Construction on the projects began in April 2013 and will continue for nearly three years.  Let’s assume completion by December 2015.  SunPower (majority owned by Total of France) did the initial development work using the company’s own CdTe panels and solar trackers.  Then earlier this year the project was on-sold to Berkshire Hathaway subsidiary, MidAmerican Energy Holdings.  We can assume that Warren Buffett, a notoriously canny investor, is happy with the deal.

The site occupies 3,230 acres (13.07 km^2).   MidAmerican expects to employ 650 workers on the construction site, which will generate more than USD 500 million in regional economic impact.

What was the cost of the deal?  As usual, that’s hard to establish.  Various reports on the internet give a figure of between USD 2.0 and 2.5 billion, whereas this report gives a remarkably precise figure of USD 2.742 billion, which I find hard to believe since it gives an LCOE that’s too high.  I’m inclined to use a figure of USD 2.25 billion, the midway point of the figures most commonly cited.

And what is the annual output in MWh?  Let me estimate that in two ways.

As is often the case, the press reports aren’t specific, merely saying that the output is enough to power approximately 400,000 average California homes when fully operational.  Now the Energy Information Agency gives the average site consumption in California homes as 6,888 kWh per year.  Therefore the annual output would be 400,000 × 6,888 /1,000 = 2,755,200 MWh per year.  According to those figures, the Capacity Factor would be 2,755,200 / 579 × 365 × 24 = 0.54, an estimate that is much too high.
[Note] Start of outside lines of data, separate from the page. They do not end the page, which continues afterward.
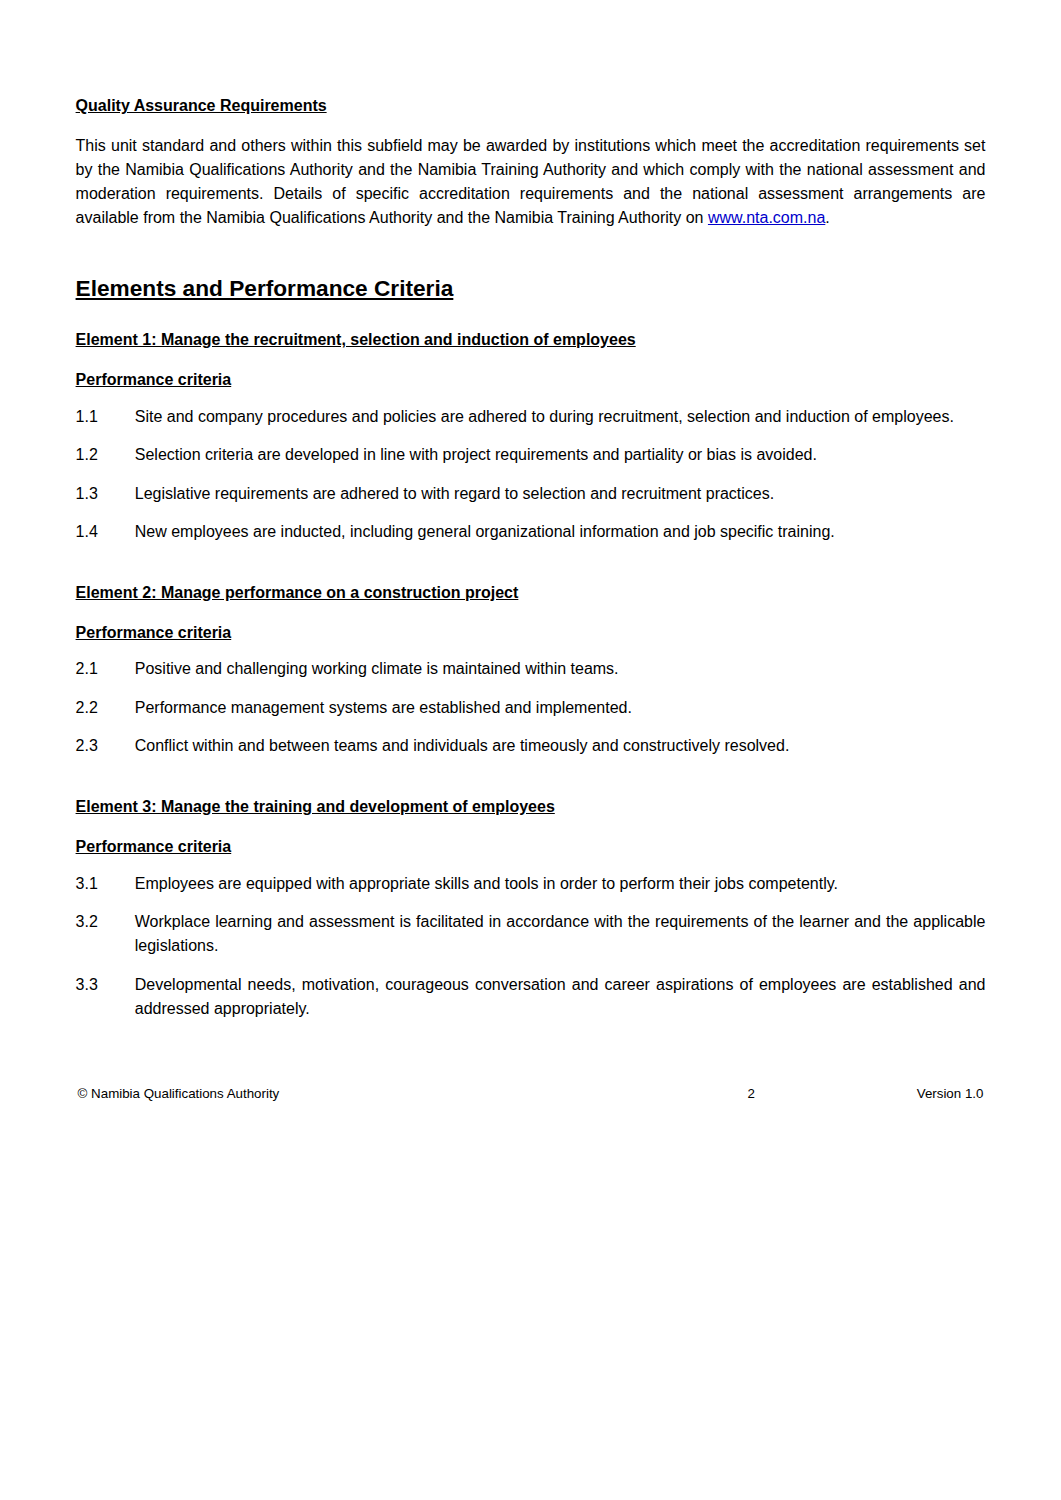Quality Assurance Requirements
This unit standard and others within this subfield may be awarded by institutions which meet the accreditation requirements set by the Namibia Qualifications Authority and the Namibia Training Authority and which comply with the national assessment and moderation requirements. Details of specific accreditation requirements and the national assessment arrangements are available from the Namibia Qualifications Authority and the Namibia Training Authority on www.nta.com.na.
Elements and Performance Criteria
Element 1: Manage the recruitment, selection and induction of employees
Performance criteria
| 1.1 | Site and company procedures and policies are adhered to during recruitment, selection and induction of employees. |
| 1.2 | Selection criteria are developed in line with project requirements and partiality or bias is avoided. |
| 1.3 | Legislative requirements are adhered to with regard to selection and recruitment practices. |
| 1.4 | New employees are inducted, including general organizational information and job specific training. |
Element 2: Manage performance on a construction project
Performance criteria
| 2.1 | Positive and challenging working climate is maintained within teams. |
| 2.2 | Performance management systems are established and implemented. |
| 2.3 | Conflict within and between teams and individuals are timeously and constructively resolved. |
Element 3: Manage the training and development of employees
Performance criteria
| 3.1 | Employees are equipped with appropriate skills and tools in order to perform their jobs competently. |
| 3.2 | Workplace learning and assessment is facilitated in accordance with the requirements of the learner and the applicable legislations. |
| 3.3 | Developmental needs, motivation, courageous conversation and career aspirations of employees are established and addressed appropriately. |
| © Namibia Qualifications Authority | 2 | Version 1.0 |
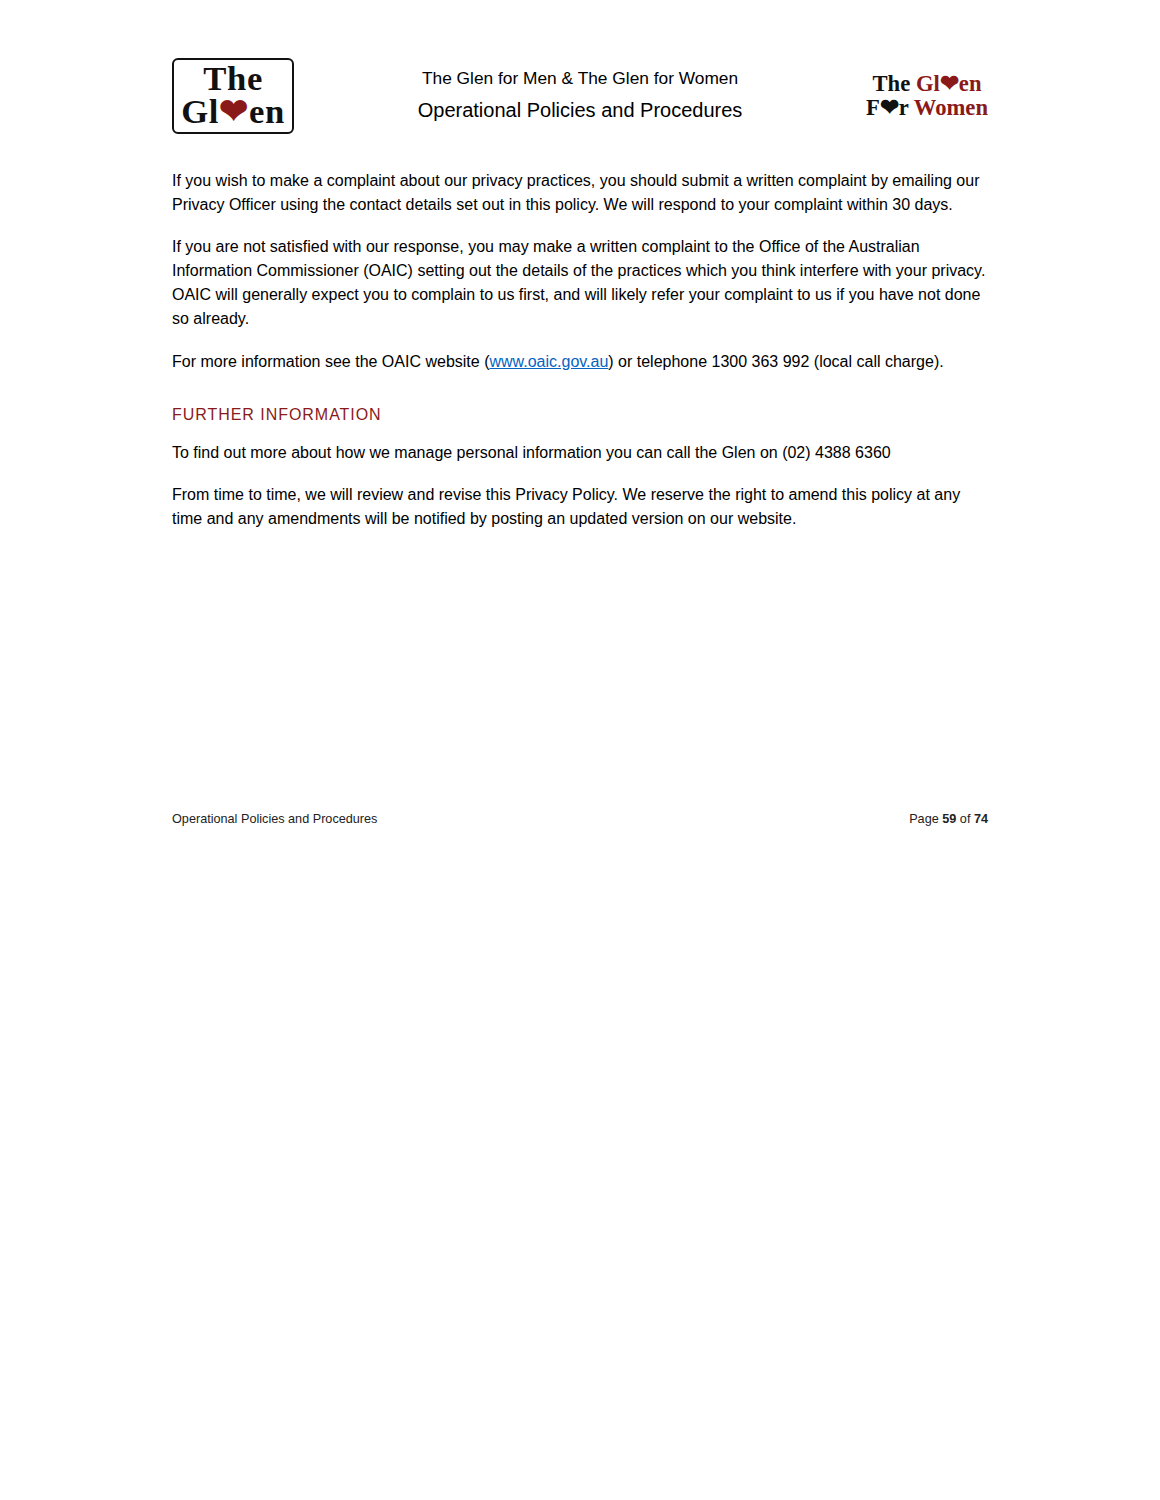The
Gl❤en
The Glen for Men & The Glen for Women
Operational Policies and Procedures
The Gl❤en
F❤r Women
If you wish to make a complaint about our privacy practices, you should submit a written complaint by emailing our Privacy Officer using the contact details set out in this policy. We will respond to your complaint within 30 days.
If you are not satisfied with our response, you may make a written complaint to the Office of the Australian Information Commissioner (OAIC) setting out the details of the practices which you think interfere with your privacy. OAIC will generally expect you to complain to us first, and will likely refer your complaint to us if you have not done so already.
For more information see the OAIC website (www.oaic.gov.au) or telephone 1300 363 992 (local call charge).
FURTHER INFORMATION
To find out more about how we manage personal information you can call the Glen on (02) 4388 6360
From time to time, we will review and revise this Privacy Policy. We reserve the right to amend this policy at any time and any amendments will be notified by posting an updated version on our website.
Operational Policies and Procedures
Page 59 of 74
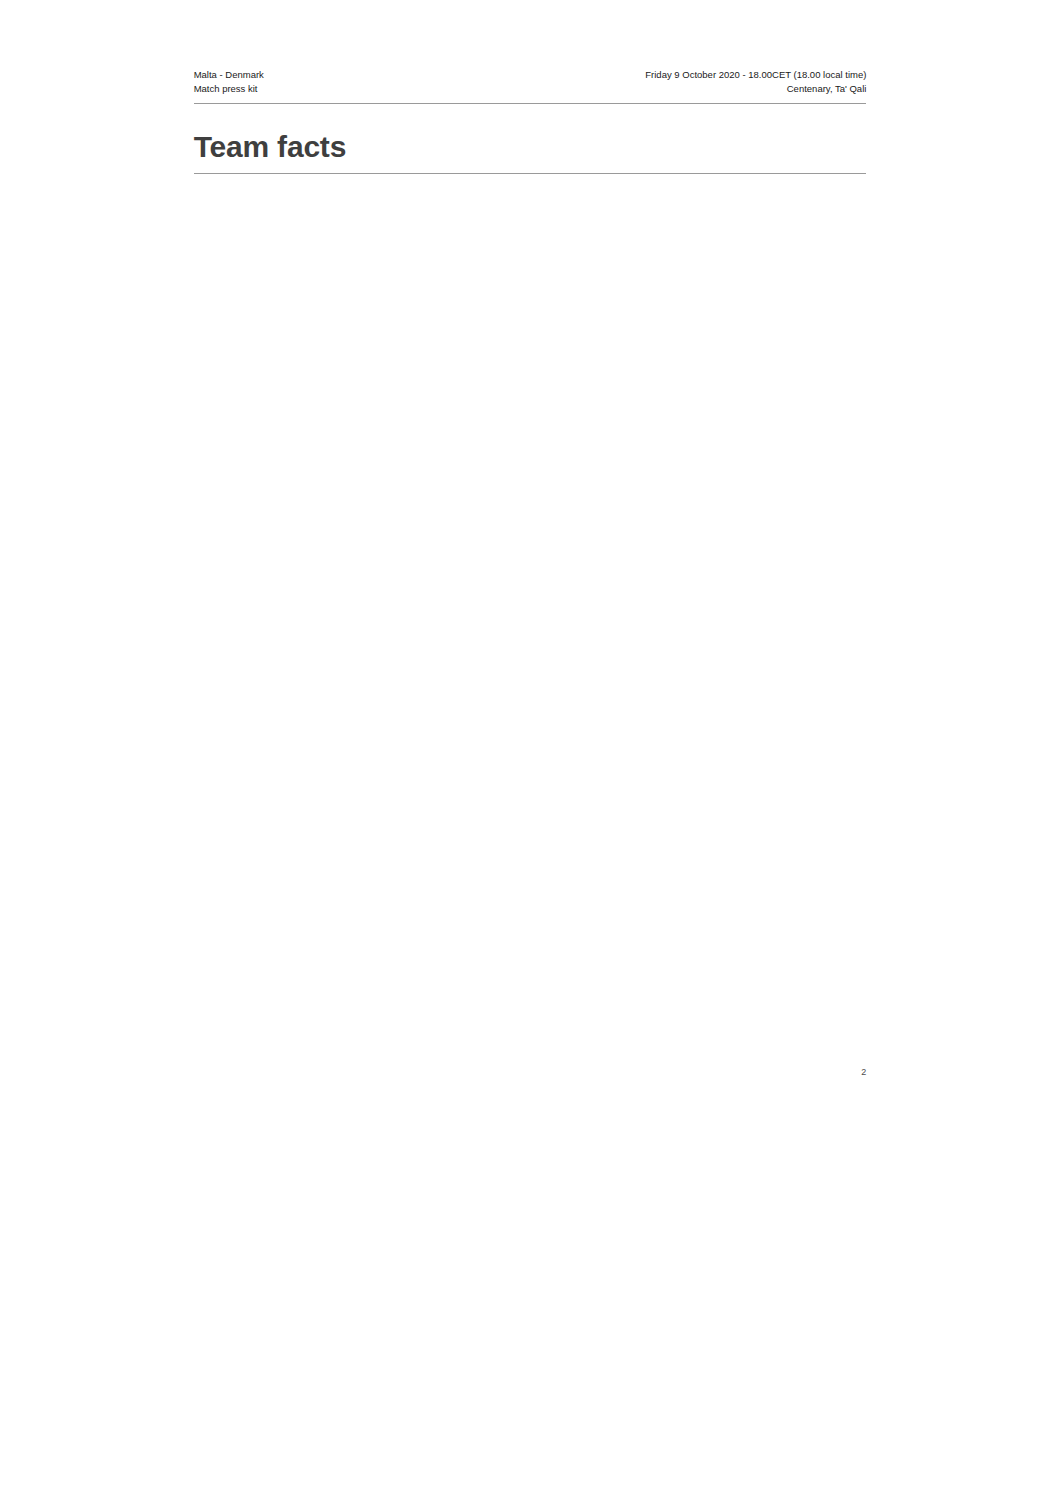Malta - Denmark
Match press kit
Friday 9 October 2020 - 18.00CET (18.00 local time)
Centenary, Ta' Qali
Team facts
2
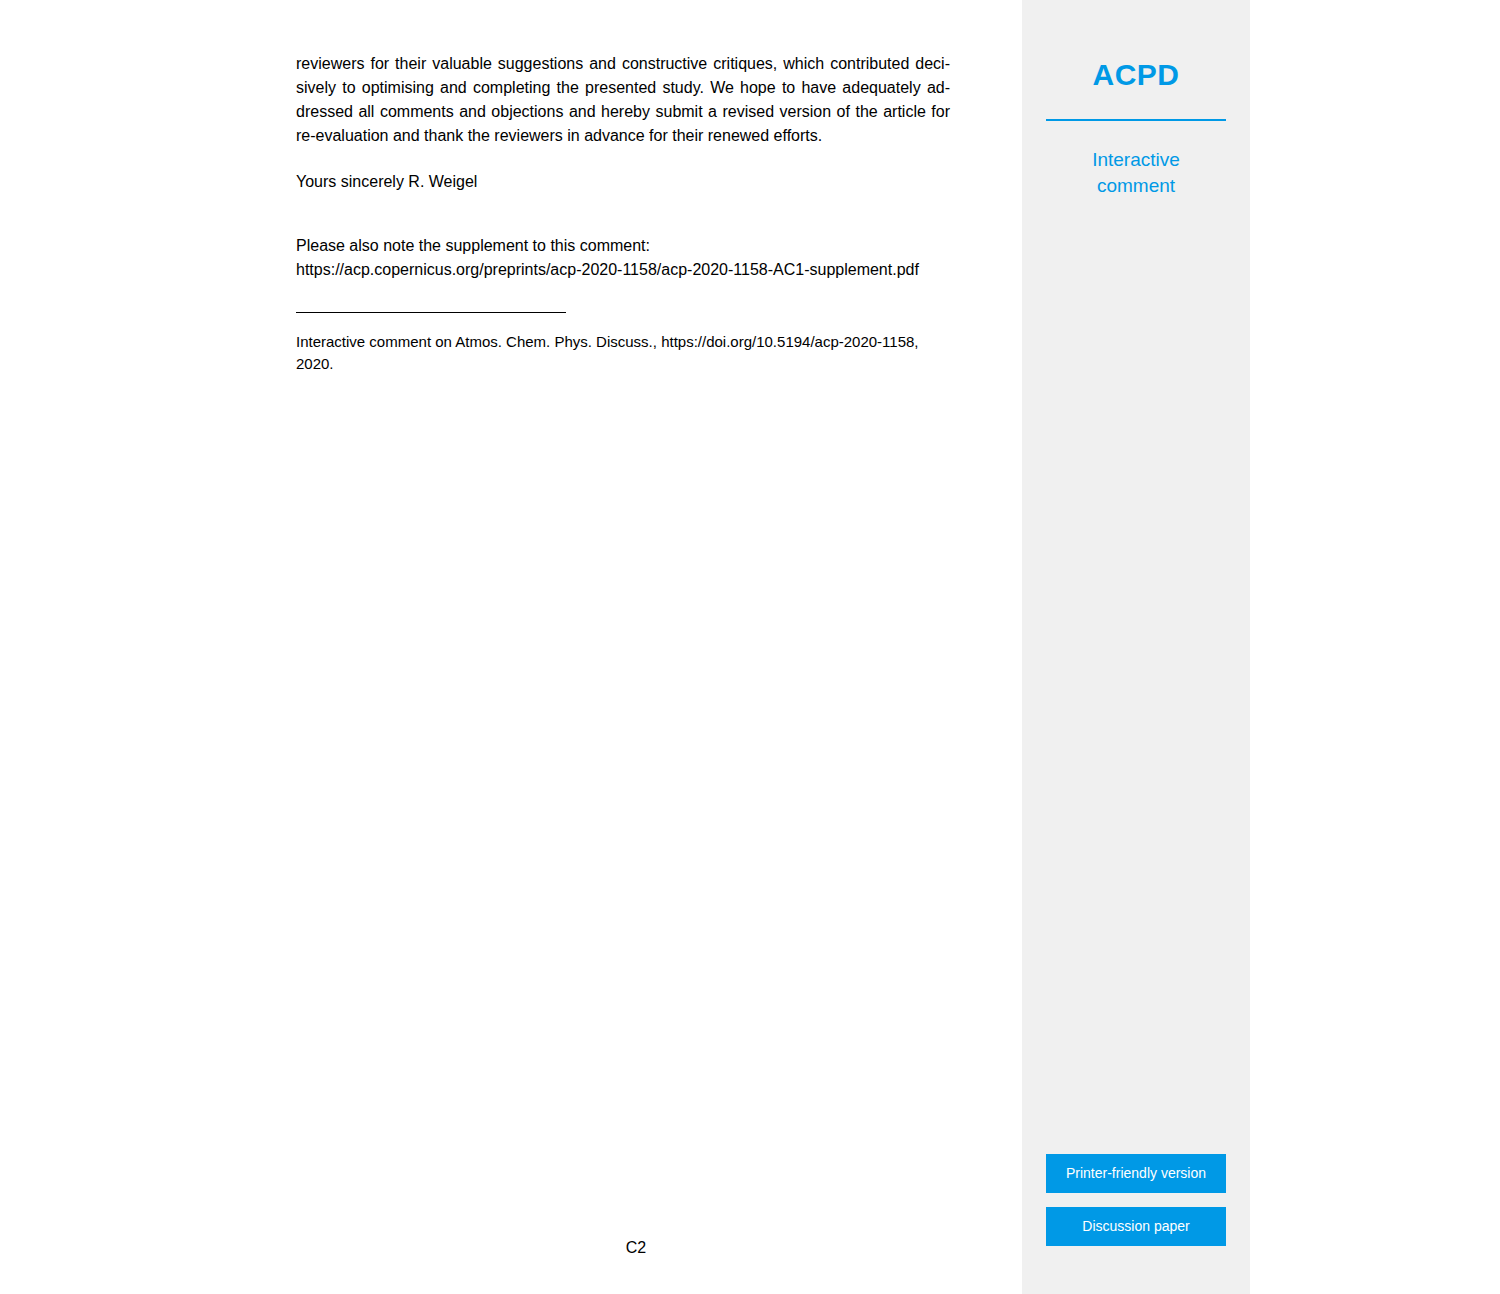ACPD
Interactive
comment
Printer-friendly version Discussion paper
reviewers for their valuable suggestions and constructive critiques, which contributed decisively to optimising and completing the presented study. We hope to have adequately addressed all comments and objections and hereby submit a revised version of the article for re-evaluation and thank the reviewers in advance for their renewed efforts.
Yours sincerely R. Weigel
Please also note the supplement to this comment:
https://acp.copernicus.org/preprints/acp-2020-1158/acp-2020-1158-AC1-supplement.pdf
Interactive comment on Atmos. Chem. Phys. Discuss., https://doi.org/10.5194/acp-2020-1158, 2020.
C2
Let’s estimate the CF in another way.  In a technical paper [1], Matt Campbell of SunPower helpfully provides information about Capacity Factors.  For plants in Nevada, typical CF values for one-axis tracking are around 0.30.  Let’s use that for Antelope Valley.  The annual output would thus be 0.30 × 579 × 365 × 24 = 1,521,612 MWh per year.  That figure is acceptable.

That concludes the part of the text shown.